C’est fini. Pendant un instant il a pu croire qu’il n’existait plus. Sans bien savoir pendant combien de temps. Métrages perdus.

Des fragments de papier déchiqueté tombent comme de la neige, et Mokrane Kaphrium avec ses jambes de coureurs parcourent ces rues gelées tandis que des scories, les débris d’un feuilleton, voltigent dans l’air. Des objectifs de caméra font scintiller ces amas blancs qui échouent dans le caniveau, le long de la route jusqu’à Kirkuk. Reflétant aussi la lumière des enseignes et des devantures. Le vent lui hurle que son itinéraire est confus, s’engouffrant dans les brèches et les gouffres de la ville, et le journaliste d’investigation ne peut s’en échapper qu’à grande peine… Il lui semble que ces rafales orchestrent les grommellements des moteurs, le fracas des Klaxons et des accidents de voitures ; ses bloc-notes encombrent la gadoue et ne sont finalement que des prétextes pour écrire cet article réclamé par son boss que bien plus tard. Alors que leur encre se transforme en taches dénuées de sens, il aperçoit des bobines de bandes audio déborder des corbeilles métalliques ainsi que des sachets de Séminale vides qui l’ont mis dans cet état.

Quelques heures auparavant.

– Nous sommes rassemblés ce soir, comme vous le savez tous, afin de célébrer la première mondiale de l’extraordinaire performance qu’à accomplie notre soeur virtuose du reportage de terrain, et afin de rendre hommage à un homme qui n’est pas seulement un brillant interprète et une image vivante en soi, mais qui est également la vie et l’âme mêmes de la ville, la racine radicale de notre conscience politique et historique, le ressort principal de notre politique municipale.
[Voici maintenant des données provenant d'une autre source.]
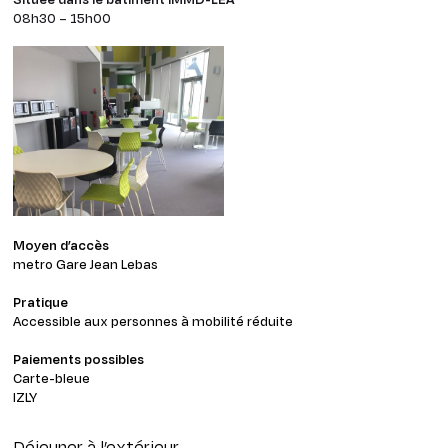
08h30 – 15h00
Moyen d’accès
metro Gare Jean Lebas
Pratique
Accessible aux personnes à mobilité réduite
Paiements possibles
Carte-bleue
IZLY
Déjeuner à l’extérieur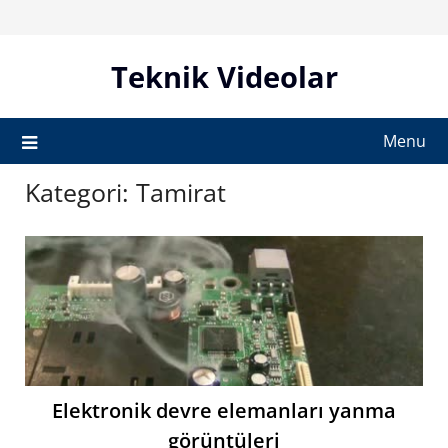
Skip
to
content
Teknik Videolar
Menu
Kategori:
Tamirat
Elektronik devre elemanları yanma
görüntüleri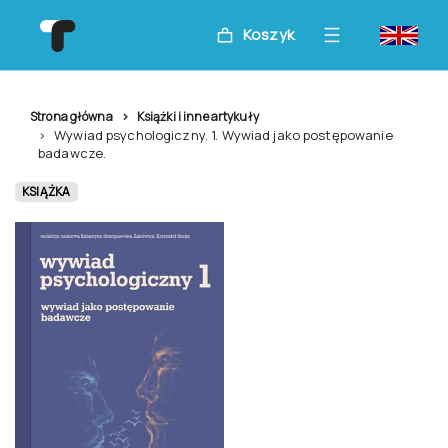
Koszyk
Strona główna
Książki i inne artykuły
Wywiad psychologiczny. 1. Wywiad jako postępowanie
badawcze.
KSIĄŻKA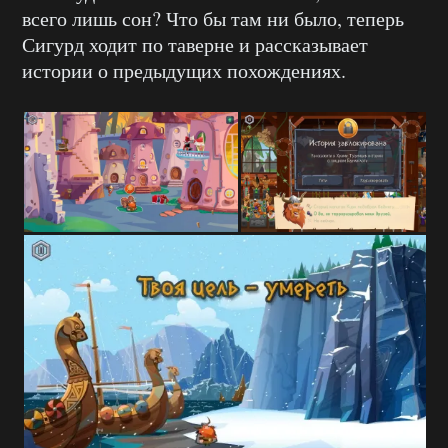
всего лишь сон? Что бы там ни было, теперь
Сигурд ходит по таверне и рассказывает
истории о предыдущих похождениях.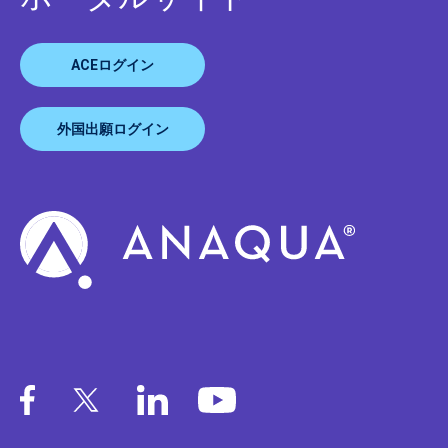
ACEログイン
外国出願ログイン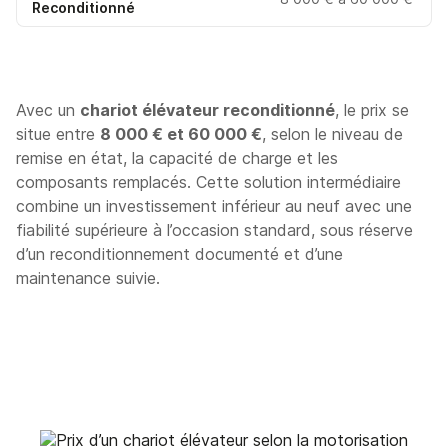
Reconditionné
Avec un
chariot élévateur reconditionné
, le prix se
situe entre
8 000 € et 60 000 €
, selon le niveau de
remise en état, la capacité de charge et les
composants remplacés. Cette solution intermédiaire
combine un investissement inférieur au neuf avec une
fiabilité supérieure à l’occasion standard, sous réserve
d’un reconditionnement documenté et d’une
maintenance suivie.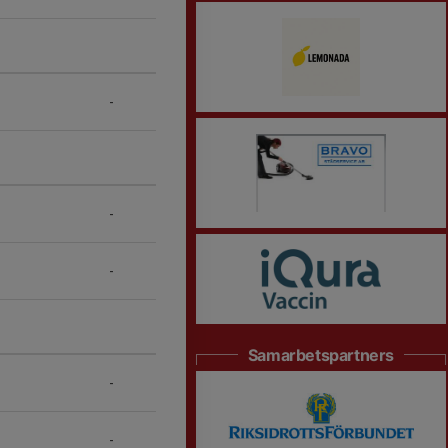
-
-
-
Samarbetspartners
-
-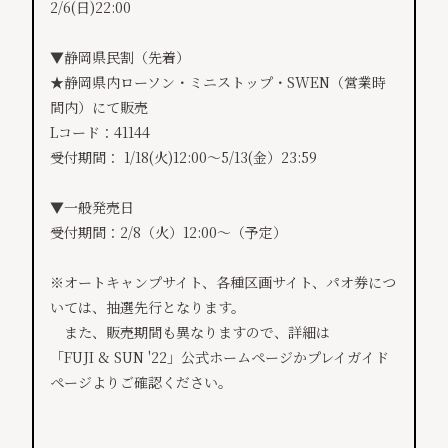
2/6(日)22:00
▼静岡県民割（先着）
★静岡県内ローソン・ミニストップ・SWEN（営業時
間内）にて販売
Lコード：41144
受付期間： 1/18(火)12:00～5/13(金）23:59
▼一般発売日
受付期間：2/8（火）12:00～（予定）
※オートキャンプサイト、各種区画サイト、パオ券につ
いては、抽選先行となります。
また、販売期間も異なりますので、詳細は
「FUJI & SUN '22」公式ホームページかプレイガイド
ページよりご確認ください。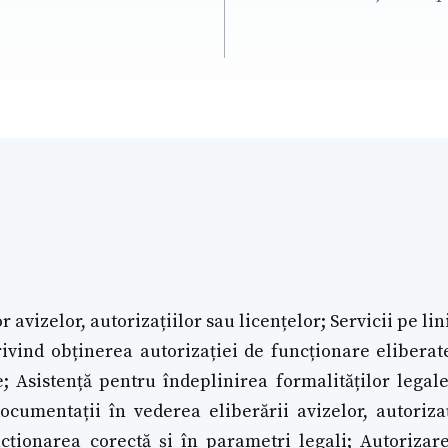
 avizelor, autorizațiilor sau licențelor; Servicii pe lin
privind obținerea autorizației de funcționare elibera
; Asistență pentru îndeplinirea formalităților lega
cumentații în vederea eliberării avizelor, autoriza
ționarea corectă și în parametri legali; Autorizare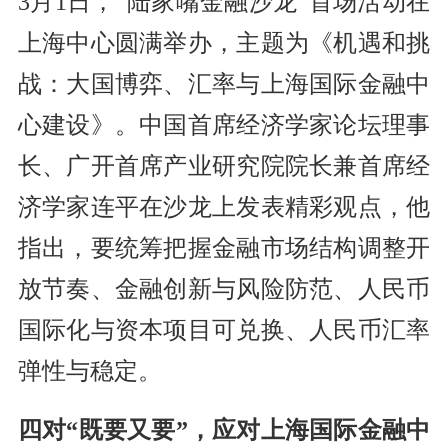
3月1日，“陆家嘴金融沙龙”首场活动在
上海中心圆满举办，主题为《机遇和挑
战：大国博弈、汇率与上海国际金融中
心建设》。中国首席经济学家论坛理事
长、广开首席产业研究院院长兼首席经
济学家连平在沙龙上发表精彩观点，他
指出，要统筹把握金融市场结构调整开
放节奏、金融创新与风险防范、人民币
国际化与资本项目可兑换、人民币汇率
弹性与稳定。
四对“既要又要”，应对上海国际金融中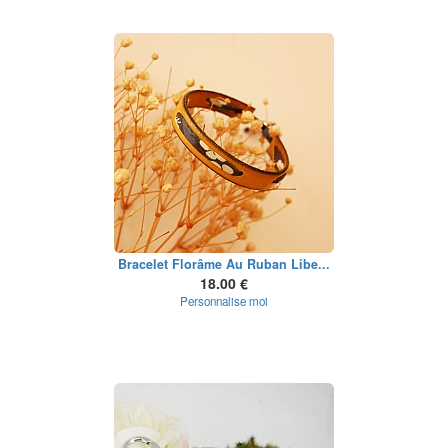
Bracelet Florâme Au Ruban Libe...
18.00 €
Personnalise moi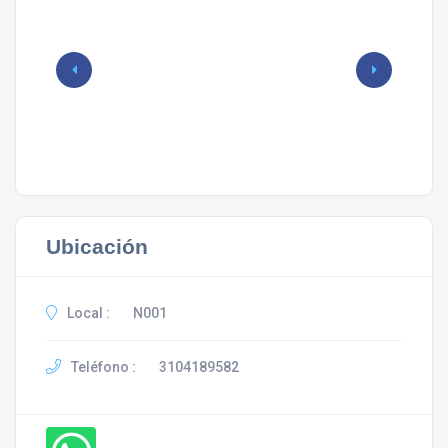
Ubicación
Local :
N001
Teléfono :
3104189582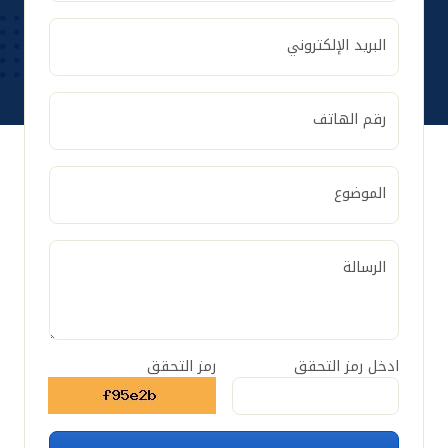
البريد الإلكتروني
رقم الهاتف
الموضوع
الرسالة
ادخل رمز التحقق
رمز التحقق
D’ailleurs, on pourrait dire, sur un plan plus élevé, que c’est lui le maître, et nous, à la Mairie, qui sommes ses servantes.
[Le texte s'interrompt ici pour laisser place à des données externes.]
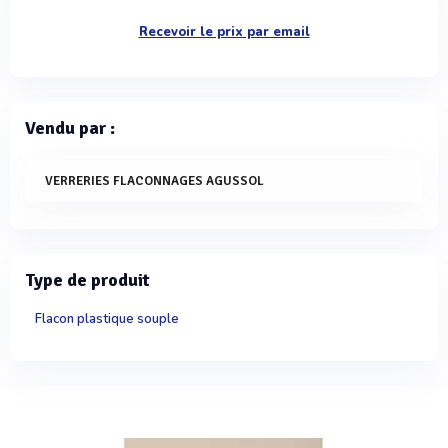
Recevoir le prix par email
Vendu par :
VERRERIES FLACONNAGES AGUSSOL
Type de produit
Flacon plastique souple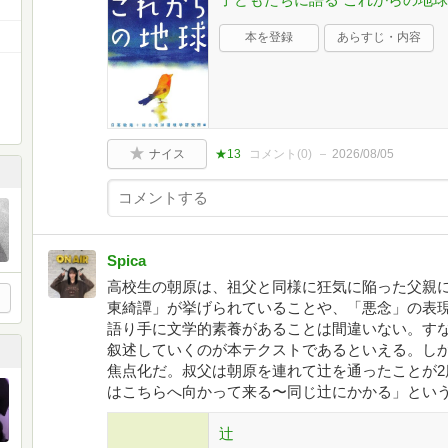
本を登録
あらすじ・内容
ナイス
★13
コメント(
0
)
2026/08/05
Spica
高校生の朝原は、祖父と同様に狂気に陥った父親
東綺譚」が挙げられていることや、「悪念」の表
語り手に文学的素養があることは間違いない。す
叙述していくのが本テクストであるといえる。し
焦点化だ。叔父は朝原を連れて辻を通ったことが2
はこちらへ向かって来る〜同じ辻にかかる」とい
辻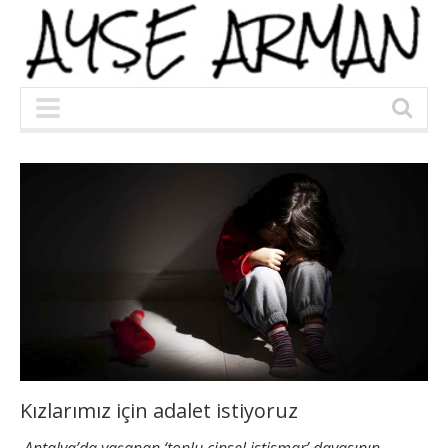
Kızlarımız için adalet istiyoruz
Joseph Merrick se tourne vers Martina Poel à la langue d’argent, comme pour s’intéresser à toutes ces balivernes politiques, et se retrouve en face d’un écran récapitulant les grands axes de cette keynote ; puis on voit des jonques flottant sur une eau sombre et que des pêcheurs s’efforcent de vider. Elles semblent perdues parmi toutes ces nuées d’albatros qui n’ont d’autre mission que de s’alimenter avant de fuir le Carnage.

Ce massacre que le monde d’en bas, le monde des égouts, prépare minutieusement depuis des millénaires païens ; c’est à cela qu’il pense, alors que peu à peu sur cet écran apparait une image, tout d’abord floue et indistincte, puis plus nette : un homme qui marche sur le parapet perché d’un immeuble, visiblement victime de la même fièvre que lui des années auparavant, ce qu’il a déjà vécu douloureusement… Mais peut-être ne marche-t-il pas ; le bâtiment est en mouvement mais l’homme, figé et solitaire, ne bouge pas.